A travers son regard, Verhoeven nous entraîne pour une plongée en pleine Hollande sous l’occupation. La reconstitution historique est fabuleuse, le réalisateur met pour l’occasion les petits plats dans les grands. Mise en scène ambitieuse, à la photographie très soignée, il fait de Black Book un héritier de son cinéma social marqué par toute sa période américaine d’un point de vue visuel : l’aboutissement de deux mouvements au sein de son œuvre, qui trouve à l’écran une harmonie de chaque instant, si ce n’est un soupçon d’exagération dans le dernier acte. Les twists s’enchaînent un peu trop, au point d’égratigner partiellement le réalisme qui avait emprunt la bobine jusque là. Les retournements de veste sont un peu cavaliers, les révélations également, même si au moment de faire le bilan, lorsque toutes les ombres ont trouvé la lumière, le tableau reconstitué paraît cohérent.
Mais Black Book, plus que sa puissance formelle et son script passionnant, est avant tout un portrait de femme qui se construit dans la douleur. La réussite de l’entreprise doit beaucoup à l’abandon total de son interprète, Carice van Houten. Alors inconnue du grand public, Paulo révèle une actrice qui se livre sans retenue, pareille à celles qui illuminèrent ses premiers films. Braquant en permanence son projecteur sur sa nouvelle muse, il ne manque aucune occasion de la placer au centre de sa lumière. La belle est mise en valeur plus qu’à son tour, au moyen de prises de vue malines, amplificatrices de son charme rageur.

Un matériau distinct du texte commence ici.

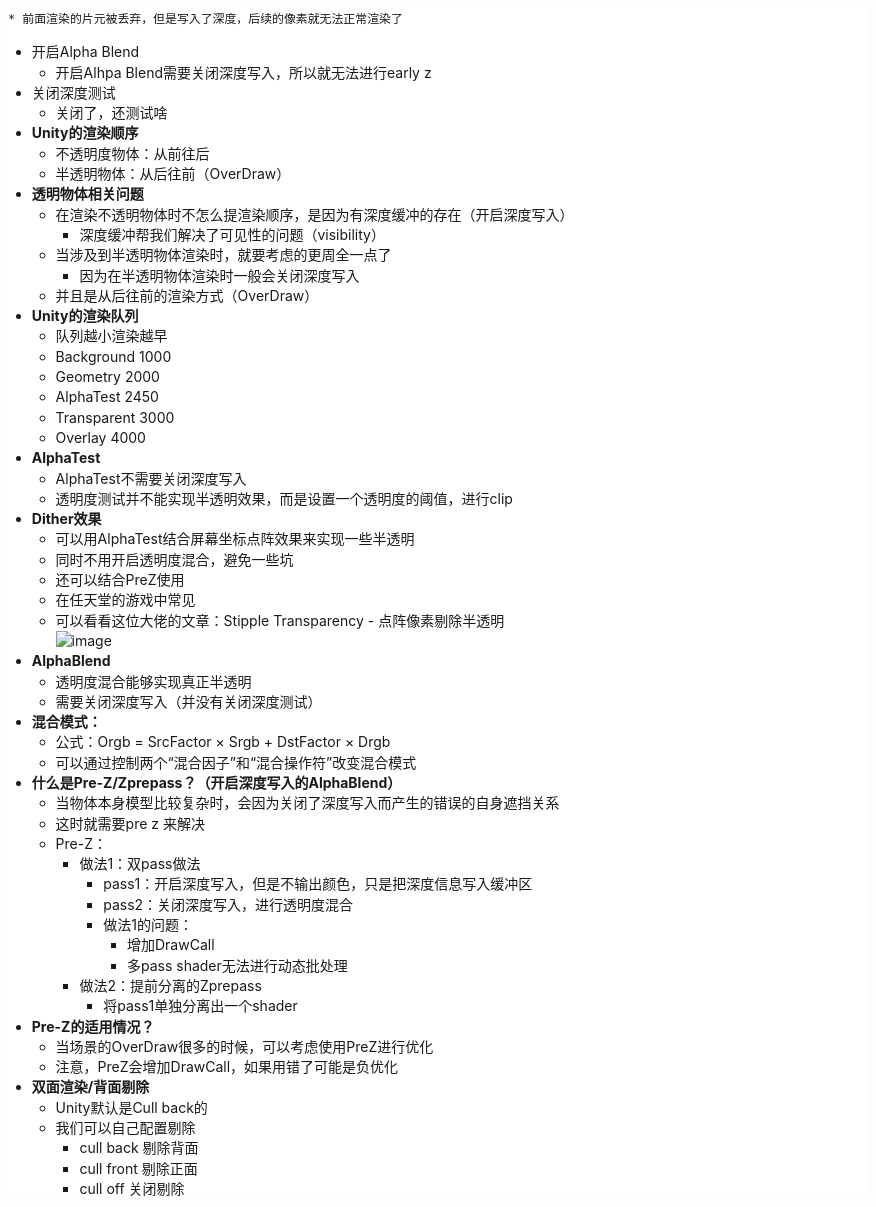     * 前面渲染的片元被丢弃，但是写入了深度，后续的像素就无法正常渲染了
  * 开启Alpha Blend
    * 开启Alhpa Blend需要关闭深度写入，所以就无法进行early z
  * 关闭深度测试
    * 关闭了，还测试啥
* **Unity的渲染顺序**
  * 不透明度物体：从前往后
  * 半透明物体：从后往前（OverDraw）
* **透明物体相关问题**
  * 在渲染不透明物体时不怎么提渲染顺序，是因为有深度缓冲的存在（开启深度写入）
    * 深度缓冲帮我们解决了可见性的问题（visibility）
  * 当涉及到半透明物体渲染时，就要考虑的更周全一点了
    * 因为在半透明物体渲染时一般会关闭深度写入
  * 并且是从后往前的渲染方式（OverDraw）
* **Unity的渲染队列**
  * 队列越小渲染越早
  * Background 1000
  * Geometry 2000
  * AlphaTest 2450
  * Transparent 3000
  * Overlay 4000
* **AlphaTest**
  * AlphaTest不需要关闭深度写入
  * 透明度测试并不能实现半透明效果，而是设置一个透明度的阈值，进行clip
* **Dither效果**
  * 可以用AlphaTest结合屏幕坐标点阵效果来实现一些半透明
  * 同时不用开启透明度混合，避免一些坑
  * 还可以结合PreZ使用
  * 在任天堂的游戏中常见
  * 可以看看这位大佬的文章：Stipple Transparency - 点阵像素剔除半透明
<br>![image](https://user-images.githubusercontent.com/74708198/187144145-cf6588a5-d284-43a0-8624-d7953cdb7790.png)
* **AlphaBlend**
  * 透明度混合能够实现真正半透明
  * 需要关闭深度写入（并没有关闭深度测试）
* **混合模式：**
  * 公式：Orgb = SrcFactor × Srgb + DstFactor × Drgb
  * 可以通过控制两个“混合因子”和“混合操作符”改变混合模式
* **什么是Pre-Z/Zprepass？（开启深度写入的AlphaBlend）**
  * 当物体本身模型比较复杂时，会因为关闭了深度写入而产生的错误的自身遮挡关系
  * 这时就需要pre z 来解决
  * Pre-Z：
    * 做法1：双pass做法
      * pass1：开启深度写入，但是不输出颜色，只是把深度信息写入缓冲区
      * pass2：关闭深度写入，进行透明度混合
      * 做法1的问题：
        * 增加DrawCall
        * 多pass shader无法进行动态批处理
    * 做法2：提前分离的Zprepass
      * 将pass1单独分离出一个shader
* **Pre-Z的适用情况？**
  * 当场景的OverDraw很多的时候，可以考虑使用PreZ进行优化
  * 注意，PreZ会增加DrawCall，如果用错了可能是负优化
* **双面渲染/背面剔除**
  * Unity默认是Cull back的
  * 我们可以自己配置剔除
    * cull back 剔除背面
    * cull front 剔除正面
    * cull off 关闭剔除
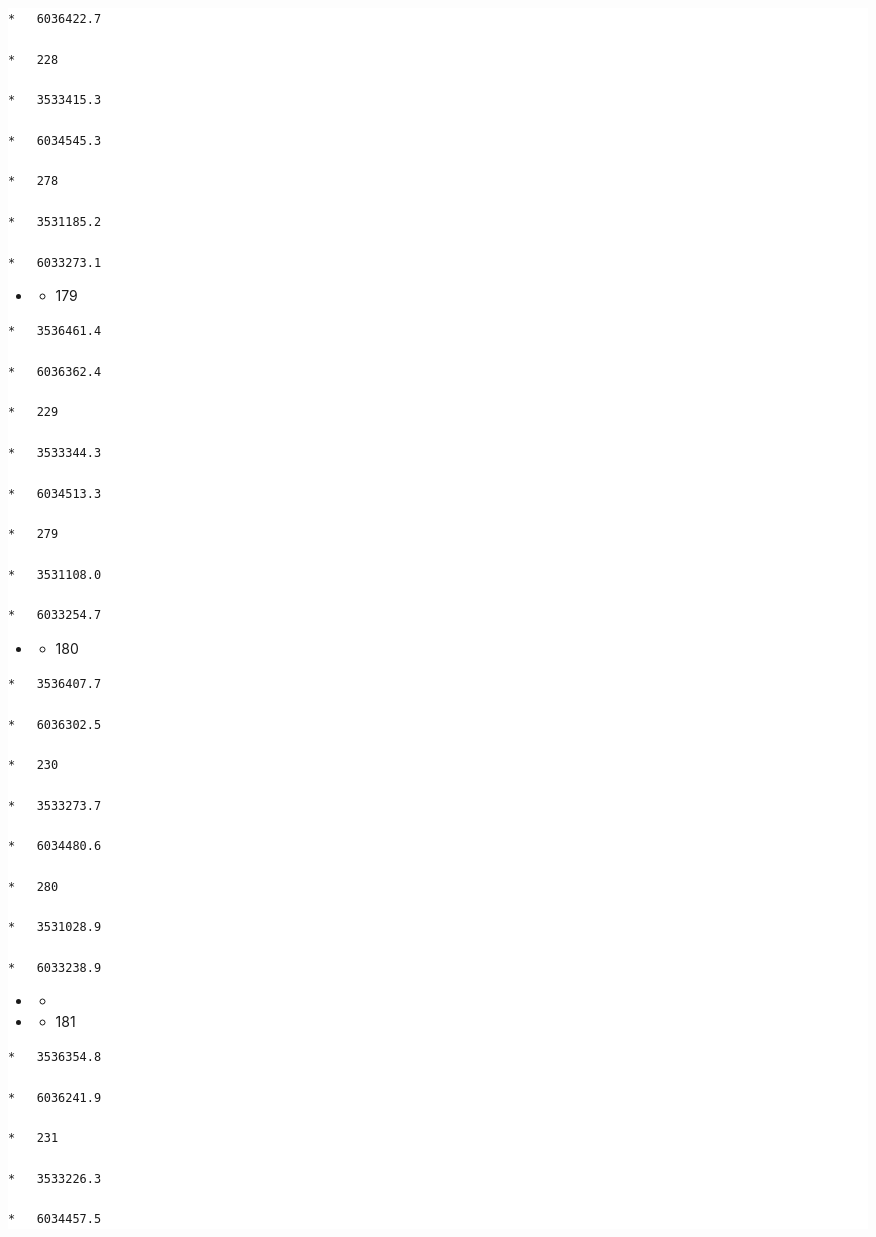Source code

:     *   6036422.7

    *   228

    *   3533415.3

    *   6034545.3

    *   278

    *   3531185.2

    *   6033273.1


*    *   179

    *   3536461.4

    *   6036362.4

    *   229

    *   3533344.3

    *   6034513.3

    *   279

    *   3531108.0

    *   6033254.7


*    *   180

    *   3536407.7

    *   6036302.5

    *   230

    *   3533273.7

    *   6034480.6

    *   280

    *   3531028.9

    *   6033238.9


*    *

*    *   181

    *   3536354.8

    *   6036241.9

    *   231

    *   3533226.3

    *   6034457.5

A ses côtés, tous les seconds rôles sont au diapason. De la bonne tronche de salopard, du personnage ambivalent imprévisible — amusant de retrouver le jeune Herman de Da Vierde Man —, de l’arriviste peu pudique, bref, une galerie de tempéraments haute en couleurs qui trouve une belle harmonie à l’écran et permet à l’histoire de se dérouler sans jamais ennuyer.
Avec Black Book, Verhoeven réalise une illustration coup de poing de la résistance hollandaise en pleine seconde guerre mondiale au moyen d’un film spectacle détonnant et intimiste. Acteurs au sommet, ambiances sonores immersives et script soigné, dont on pardonnera les soubresauts finaux un peu cavaliers sans faire la fine bouche. Un retour en Hollande gagnant pour Paulo, qui réalise, pour l’occasion, une œuvre somme de ses périodes hollandaise et américaine. Un régal pour le fan que je suis.